The astronomers analyzed the radio waves and X-rays ejected by a small black hole several times the mass of the Sun. Despite the fact that the black hole is believed to be active, the astronomers’ radio observations didn’t show any jets, and the X-ray spectrum didn’t reveal anything strange.

A few weeks later, however, the astronomers studied the black hole for a second time and noticed radio emissions complementing the arrival of these jets, and even more gratifying, lines had come into view in the X-ray spectrum — the undeniable signature of ordinary atoms — around the black hole.

According to Simone Migliari of the University of Barcelona, this discovery convinced the astronomers that the particles were being sped up to fast speeds in the jets, one aimed toward Earth, and the other one in the opposite direction.

Miller-Jones noted that astronomers have long known that jets hold electrons, “but haven’t got an overall negative charge, so there must be something positively charged in them too.”

According to astronomers, positively charged atoms are a lot heavier than the positrons they think might create the jets, and therefore the jets can cart away a lot more energy from the black hole than previously thought. However, astronomers aren’t sure whether the jets are powered by the circular motion of the spinning black hole itself, or whether they are instead put into motion from the disk of matter that encompasses the black hole.

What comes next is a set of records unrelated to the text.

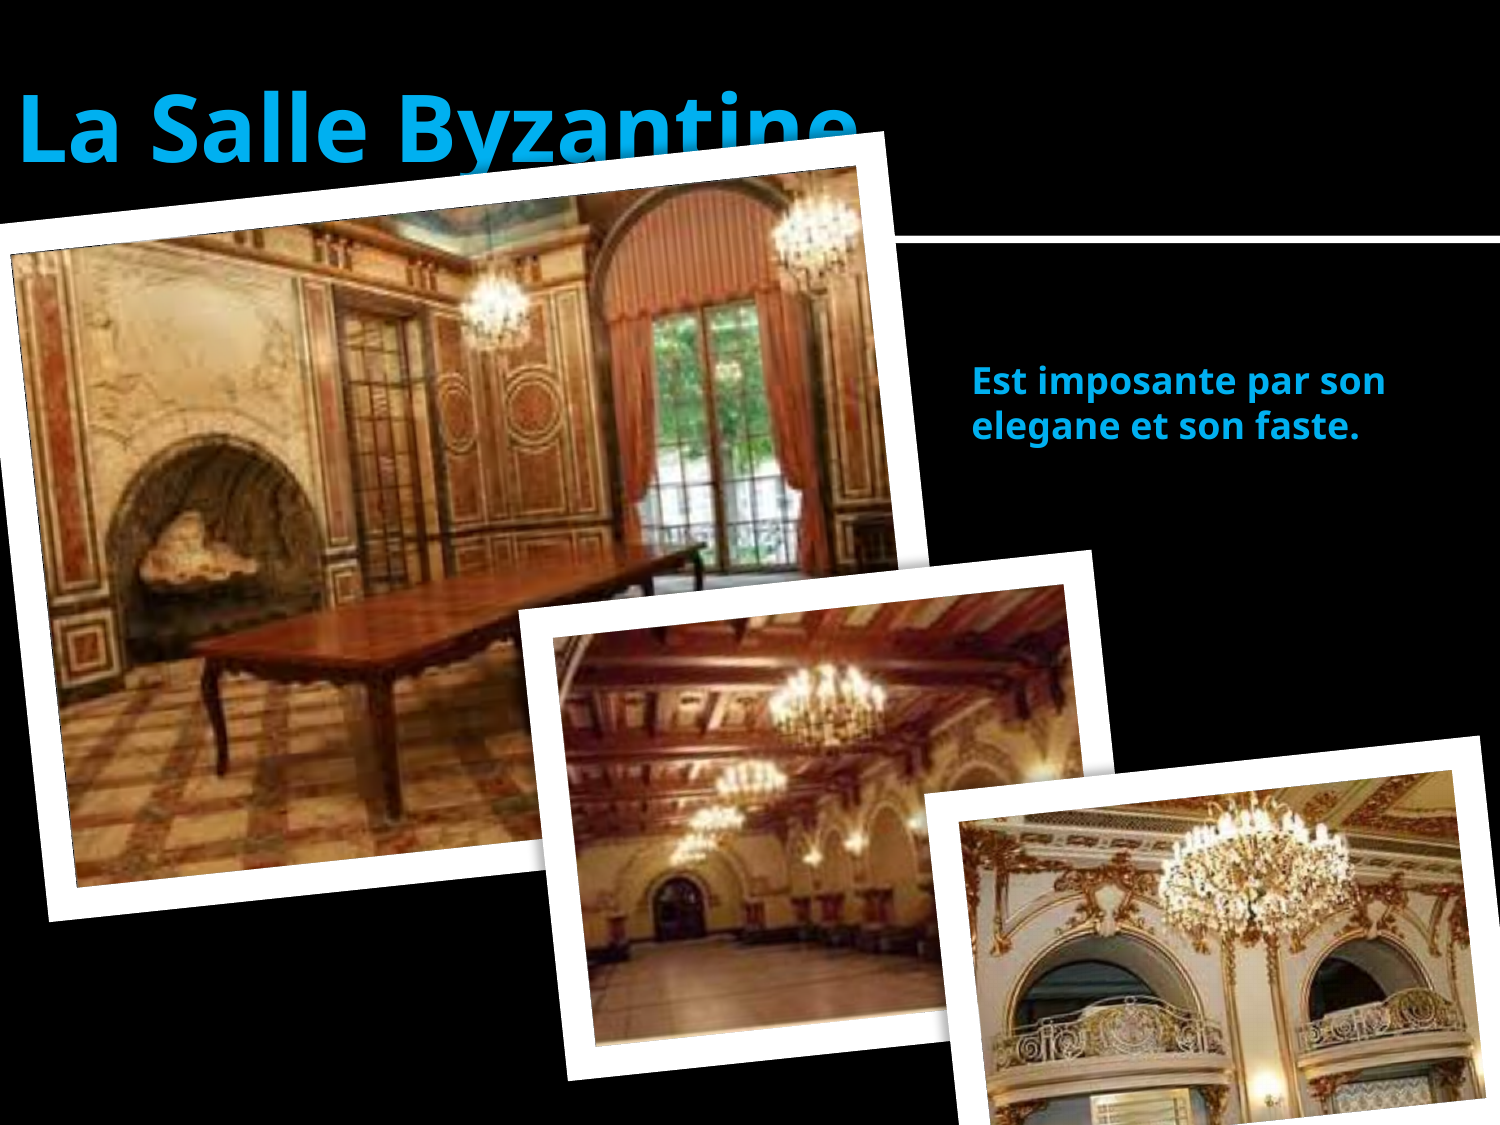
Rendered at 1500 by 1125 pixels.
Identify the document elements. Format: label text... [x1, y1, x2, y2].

picture [484, 167, 860, 207]
title La Salle Byzantine [0, 30, 972, 219]
picture [12, 253, 40, 512]
text_box Est imposante par son elegane et son faste. [956, 349, 1500, 455]
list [40, 207, 892, 846]
picture [74, 846, 465, 887]
picture [892, 517, 898, 570]
picture [572, 585, 1486, 1125]
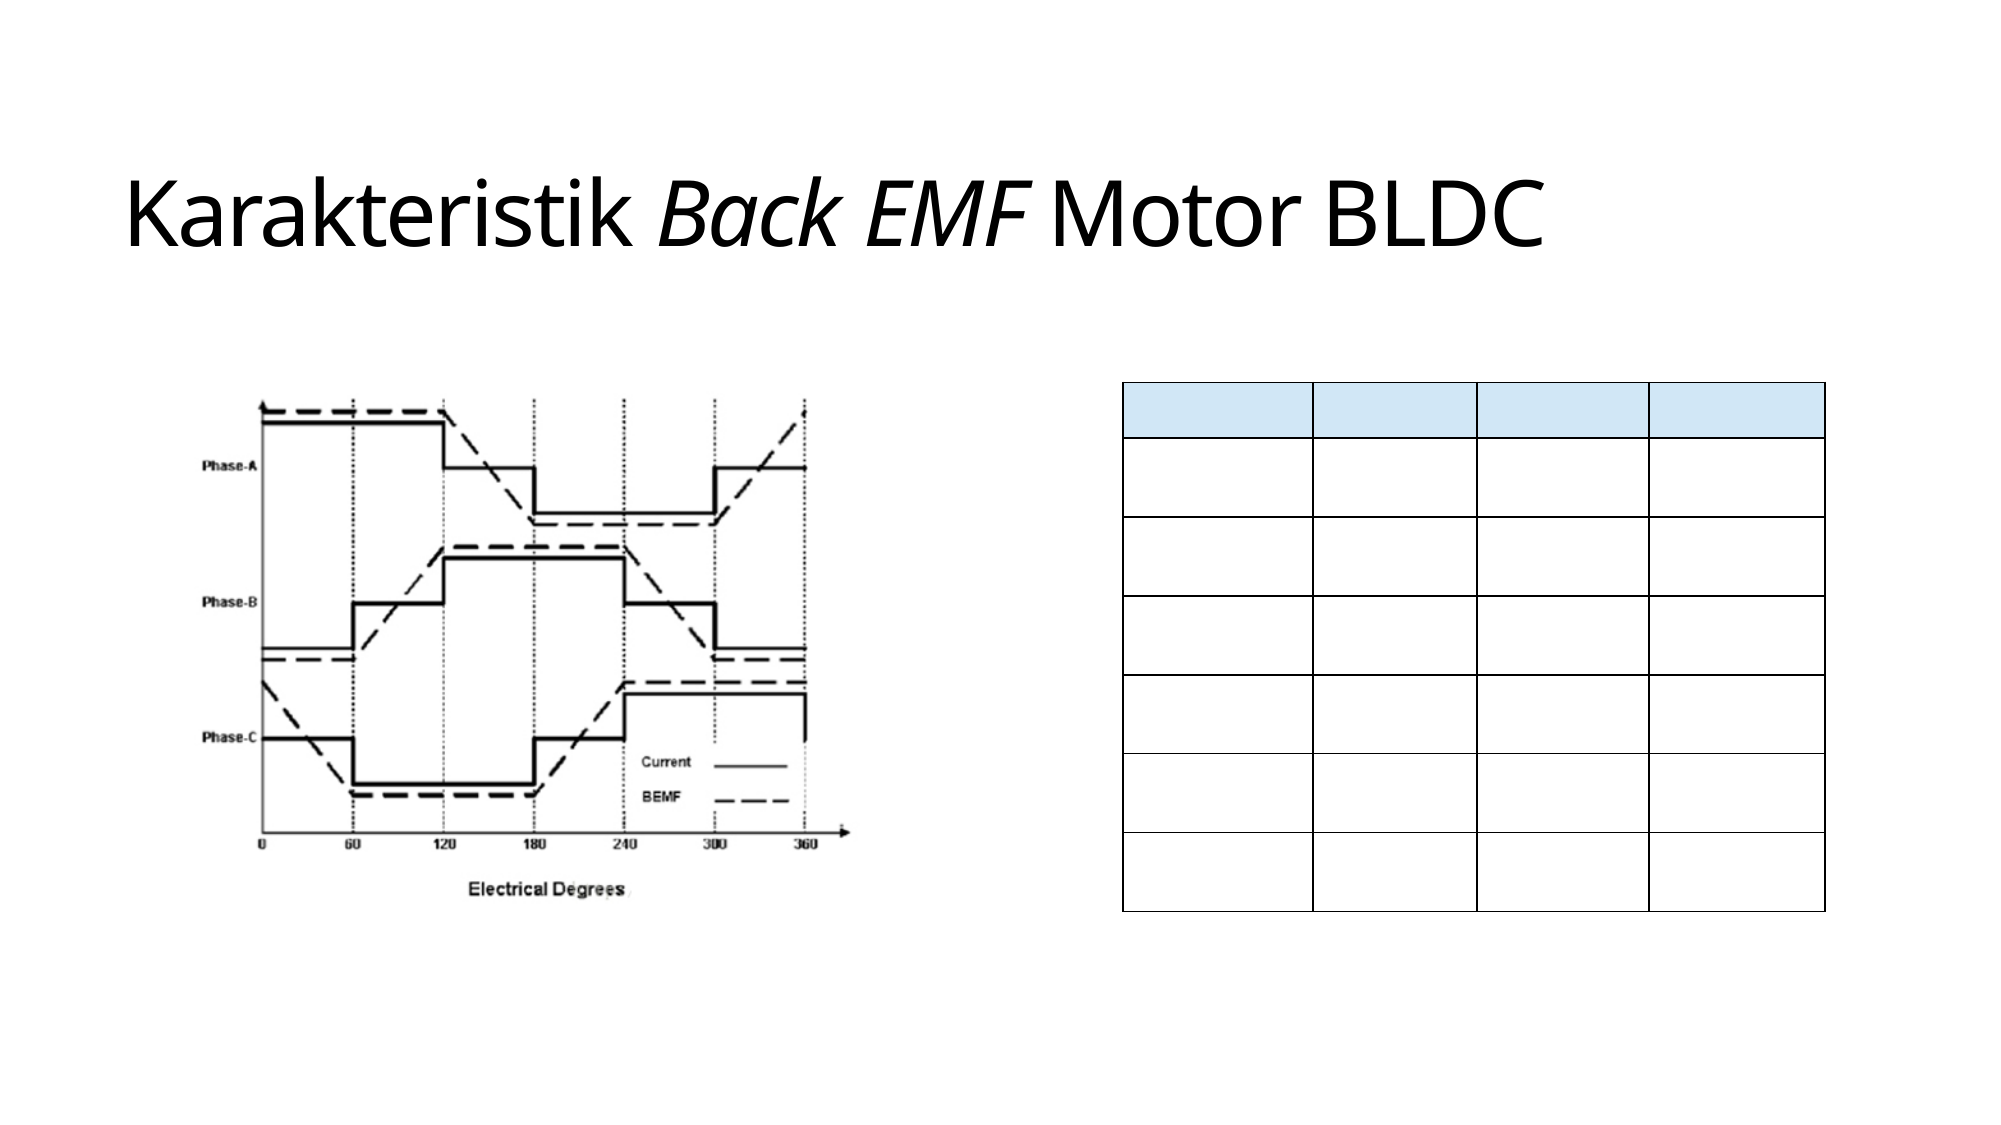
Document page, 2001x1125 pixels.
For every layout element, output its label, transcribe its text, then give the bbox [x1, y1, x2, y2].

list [174, 382, 877, 912]
title Karakteristik Back EMF Motor BLDC [107, 81, 1875, 354]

“Our results suggest it’s more likely the disk is responsible for channeling the matter into the jets, and we are planning further observations to try and confirm this,” Miller-Jones noted.

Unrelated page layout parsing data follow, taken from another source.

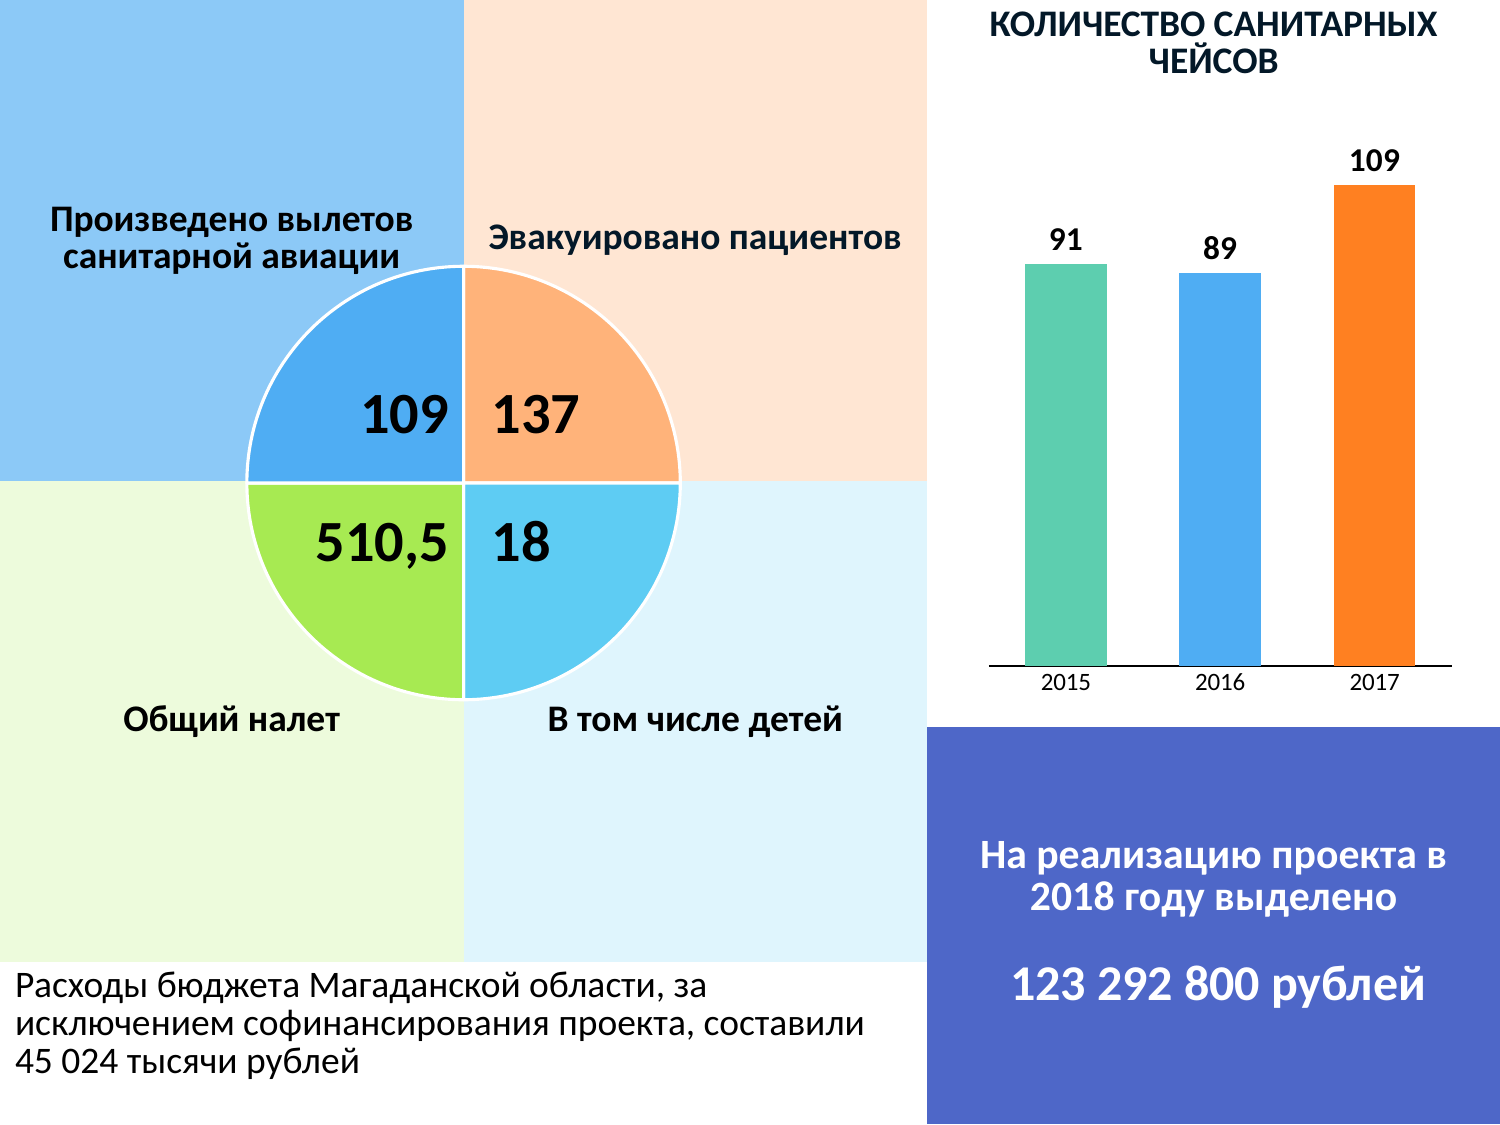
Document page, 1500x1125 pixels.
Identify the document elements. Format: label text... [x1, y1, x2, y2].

table_header КОЛИЧЕСТВО САНИТАРНЫХ ЧЕЙСОВ [927, 1, 1500, 727]
table_cell На реализацию проекта в 2018 году выделено 123 292 800 рублей [927, 727, 1500, 1124]
table_cell Общий налет [0, 481, 464, 962]
chart [979, 124, 1462, 709]
table_header Эвакуировано пациентов [464, 0, 927, 481]
table_cell Расходы бюджета Магаданской области, за исключением софинансирования проекта, составили 45 024 тысячи рублей [0, 962, 927, 1124]
chart [124, 257, 803, 709]
table_cell В том числе детей [464, 481, 927, 962]
table_header Произведено вылетов санитарной авиации [0, 0, 464, 481]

Utilizing the X-ray data, the astronomers calculated that the jets were travelling at 66 percent of the speed of light (198,000 km/s). This is reportedly the most precise measurement to date of the jet speed from an ordinary small black hole.

The astronomers utilized the European’s Space Agency’s XMM-Newton satellite to spot X-ray emission from the black hole. The CSIRO’s Australia Compact Array also played a role.

The study’s results are published in the journal Nature.